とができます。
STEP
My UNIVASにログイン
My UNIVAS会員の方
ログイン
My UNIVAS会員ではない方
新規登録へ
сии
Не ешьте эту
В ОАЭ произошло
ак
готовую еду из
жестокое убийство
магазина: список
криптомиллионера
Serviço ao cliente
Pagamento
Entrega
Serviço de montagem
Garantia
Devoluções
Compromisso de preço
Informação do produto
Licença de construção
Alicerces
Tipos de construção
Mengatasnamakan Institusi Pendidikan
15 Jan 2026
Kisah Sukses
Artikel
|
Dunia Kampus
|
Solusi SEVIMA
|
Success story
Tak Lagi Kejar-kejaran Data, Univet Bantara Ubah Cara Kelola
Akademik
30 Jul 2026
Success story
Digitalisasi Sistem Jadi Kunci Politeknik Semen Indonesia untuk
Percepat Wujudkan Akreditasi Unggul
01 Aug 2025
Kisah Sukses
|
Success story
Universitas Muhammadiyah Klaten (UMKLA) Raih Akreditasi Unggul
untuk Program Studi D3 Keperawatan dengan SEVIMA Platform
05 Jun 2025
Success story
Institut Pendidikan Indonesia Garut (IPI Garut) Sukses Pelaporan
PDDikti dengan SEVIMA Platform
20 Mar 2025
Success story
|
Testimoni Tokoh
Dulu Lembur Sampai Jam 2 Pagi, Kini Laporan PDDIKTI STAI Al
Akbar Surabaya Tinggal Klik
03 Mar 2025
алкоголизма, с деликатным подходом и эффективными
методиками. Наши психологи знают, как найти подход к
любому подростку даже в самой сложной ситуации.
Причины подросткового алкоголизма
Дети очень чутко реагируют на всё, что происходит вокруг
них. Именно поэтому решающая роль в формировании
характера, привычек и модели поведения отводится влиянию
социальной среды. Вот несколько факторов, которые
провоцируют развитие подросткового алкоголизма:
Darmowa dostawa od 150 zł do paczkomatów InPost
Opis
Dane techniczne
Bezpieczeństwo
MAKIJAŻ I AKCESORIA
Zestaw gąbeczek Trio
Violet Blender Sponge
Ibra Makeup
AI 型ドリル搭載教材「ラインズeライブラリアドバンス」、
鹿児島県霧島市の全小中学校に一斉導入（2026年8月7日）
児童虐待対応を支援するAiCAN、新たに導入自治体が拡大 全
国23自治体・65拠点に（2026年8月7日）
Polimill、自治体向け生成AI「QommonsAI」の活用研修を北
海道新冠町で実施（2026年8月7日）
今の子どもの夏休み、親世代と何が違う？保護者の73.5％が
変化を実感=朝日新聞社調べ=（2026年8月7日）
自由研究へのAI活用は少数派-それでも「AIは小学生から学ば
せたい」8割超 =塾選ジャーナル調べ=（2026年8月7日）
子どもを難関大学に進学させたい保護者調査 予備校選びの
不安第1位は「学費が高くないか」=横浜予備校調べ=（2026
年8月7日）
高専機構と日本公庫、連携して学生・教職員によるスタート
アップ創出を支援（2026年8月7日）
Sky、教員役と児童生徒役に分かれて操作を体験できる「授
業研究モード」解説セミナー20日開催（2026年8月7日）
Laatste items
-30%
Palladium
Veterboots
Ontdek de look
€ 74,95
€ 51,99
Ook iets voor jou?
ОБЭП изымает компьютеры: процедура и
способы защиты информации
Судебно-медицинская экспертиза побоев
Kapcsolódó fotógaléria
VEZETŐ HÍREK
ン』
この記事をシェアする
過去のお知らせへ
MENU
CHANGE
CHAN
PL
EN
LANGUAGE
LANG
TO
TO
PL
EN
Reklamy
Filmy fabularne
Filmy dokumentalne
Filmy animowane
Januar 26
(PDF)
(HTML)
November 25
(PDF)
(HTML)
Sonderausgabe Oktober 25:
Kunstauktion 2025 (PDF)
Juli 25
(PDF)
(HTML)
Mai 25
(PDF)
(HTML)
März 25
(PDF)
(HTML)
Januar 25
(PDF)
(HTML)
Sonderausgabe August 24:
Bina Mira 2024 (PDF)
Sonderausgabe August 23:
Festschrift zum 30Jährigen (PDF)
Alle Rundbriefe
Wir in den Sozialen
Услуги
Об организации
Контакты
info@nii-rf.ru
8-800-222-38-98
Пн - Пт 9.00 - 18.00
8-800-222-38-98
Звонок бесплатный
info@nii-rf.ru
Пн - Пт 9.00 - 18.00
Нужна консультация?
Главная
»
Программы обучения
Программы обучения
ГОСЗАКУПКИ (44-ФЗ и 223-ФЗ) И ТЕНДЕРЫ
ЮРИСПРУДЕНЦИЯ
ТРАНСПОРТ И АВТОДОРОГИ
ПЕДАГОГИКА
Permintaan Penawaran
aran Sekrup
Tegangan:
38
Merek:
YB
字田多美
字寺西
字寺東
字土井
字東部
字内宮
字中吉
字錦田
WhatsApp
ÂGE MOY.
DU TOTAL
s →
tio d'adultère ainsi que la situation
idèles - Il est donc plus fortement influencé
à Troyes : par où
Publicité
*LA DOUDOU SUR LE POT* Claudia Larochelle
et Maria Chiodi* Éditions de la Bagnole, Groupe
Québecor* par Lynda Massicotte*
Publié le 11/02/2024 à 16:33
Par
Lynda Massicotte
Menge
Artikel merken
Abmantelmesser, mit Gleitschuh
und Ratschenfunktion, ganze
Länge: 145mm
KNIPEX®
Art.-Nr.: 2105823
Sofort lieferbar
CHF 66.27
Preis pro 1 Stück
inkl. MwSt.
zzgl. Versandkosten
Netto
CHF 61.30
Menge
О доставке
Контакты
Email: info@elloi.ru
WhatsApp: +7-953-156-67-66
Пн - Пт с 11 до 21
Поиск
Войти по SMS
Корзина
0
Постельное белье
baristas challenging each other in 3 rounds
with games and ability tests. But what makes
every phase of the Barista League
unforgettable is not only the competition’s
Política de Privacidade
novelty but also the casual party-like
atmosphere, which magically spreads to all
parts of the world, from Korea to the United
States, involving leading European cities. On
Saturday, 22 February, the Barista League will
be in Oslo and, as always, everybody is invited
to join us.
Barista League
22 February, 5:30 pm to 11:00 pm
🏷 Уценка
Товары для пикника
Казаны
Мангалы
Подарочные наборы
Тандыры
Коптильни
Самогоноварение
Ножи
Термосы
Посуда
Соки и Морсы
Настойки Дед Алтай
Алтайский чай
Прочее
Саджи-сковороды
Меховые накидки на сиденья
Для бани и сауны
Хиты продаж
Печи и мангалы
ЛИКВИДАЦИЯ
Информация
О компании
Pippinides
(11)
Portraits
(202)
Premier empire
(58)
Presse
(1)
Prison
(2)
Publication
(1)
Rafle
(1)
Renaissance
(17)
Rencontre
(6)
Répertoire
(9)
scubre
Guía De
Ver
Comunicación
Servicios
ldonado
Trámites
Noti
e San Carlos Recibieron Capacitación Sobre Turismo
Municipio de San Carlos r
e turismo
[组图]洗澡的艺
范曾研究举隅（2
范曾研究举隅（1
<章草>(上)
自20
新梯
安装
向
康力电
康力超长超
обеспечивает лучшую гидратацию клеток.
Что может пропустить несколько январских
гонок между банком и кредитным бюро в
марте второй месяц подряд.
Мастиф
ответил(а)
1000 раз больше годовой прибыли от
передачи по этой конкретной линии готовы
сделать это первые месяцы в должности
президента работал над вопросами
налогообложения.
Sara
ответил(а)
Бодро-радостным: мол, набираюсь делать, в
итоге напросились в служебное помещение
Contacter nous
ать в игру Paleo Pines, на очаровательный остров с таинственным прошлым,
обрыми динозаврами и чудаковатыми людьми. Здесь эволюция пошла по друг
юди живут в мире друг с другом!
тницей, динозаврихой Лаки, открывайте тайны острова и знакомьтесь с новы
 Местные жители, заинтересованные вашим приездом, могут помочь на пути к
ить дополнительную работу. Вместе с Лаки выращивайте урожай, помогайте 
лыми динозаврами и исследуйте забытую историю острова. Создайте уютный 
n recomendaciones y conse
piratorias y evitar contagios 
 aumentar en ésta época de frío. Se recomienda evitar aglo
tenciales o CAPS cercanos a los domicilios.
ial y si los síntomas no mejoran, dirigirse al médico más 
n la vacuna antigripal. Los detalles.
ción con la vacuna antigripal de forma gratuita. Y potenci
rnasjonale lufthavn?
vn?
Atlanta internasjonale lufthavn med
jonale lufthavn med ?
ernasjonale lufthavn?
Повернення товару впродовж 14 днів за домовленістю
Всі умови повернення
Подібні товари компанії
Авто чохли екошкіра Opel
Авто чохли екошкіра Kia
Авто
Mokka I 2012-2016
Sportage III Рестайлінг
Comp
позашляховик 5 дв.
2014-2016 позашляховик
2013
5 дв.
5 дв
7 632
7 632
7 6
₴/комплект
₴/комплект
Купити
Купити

========================================================================

WHAT IS NEEDED: Starting at the beginning of the listing and going on through the line that contains "методиками. Наши психологи", change every "Success story" to "Cerita Sukses". Then write those lines out again with nothing else altered.

EXERCISE RESPONSE:
とができます。
STEP
My UNIVASにログイン
My UNIVAS会員の方
ログイン
My UNIVAS会員ではない方
新規登録へ
сии
Не ешьте эту
В ОАЭ произошло
ак
готовую еду из
жестокое убийство
магазина: список
криптомиллионера
Serviço ao cliente
Pagamento
Entrega
Serviço de montagem
Garantia
Devoluções
Compromisso de preço
Informação do produto
Licença de construção
Alicerces
Tipos de construção
Mengatasnamakan Institusi Pendidikan
15 Jan 2026
Kisah Sukses
Artikel
|
Dunia Kampus
|
Solusi SEVIMA
|
Cerita Sukses
Tak Lagi Kejar-kejaran Data, Univet Bantara Ubah Cara Kelola
Akademik
30 Jul 2026
Cerita Sukses
Digitalisasi Sistem Jadi Kunci Politeknik Semen Indonesia untuk
Percepat Wujudkan Akreditasi Unggul
01 Aug 2025
Kisah Sukses
|
Cerita Sukses
Universitas Muhammadiyah Klaten (UMKLA) Raih Akreditasi Unggul
untuk Program Studi D3 Keperawatan dengan SEVIMA Platform
05 Jun 2025
Cerita Sukses
Institut Pendidikan Indonesia Garut (IPI Garut) Sukses Pelaporan
PDDikti dengan SEVIMA Platform
20 Mar 2025
Cerita Sukses
|
Testimoni Tokoh
Dulu Lembur Sampai Jam 2 Pagi, Kini Laporan PDDIKTI STAI Al
Akbar Surabaya Tinggal Klik
03 Mar 2025
алкоголизма, с деликатным подходом и эффективными
методиками. Наши психологи знают, как найти подход к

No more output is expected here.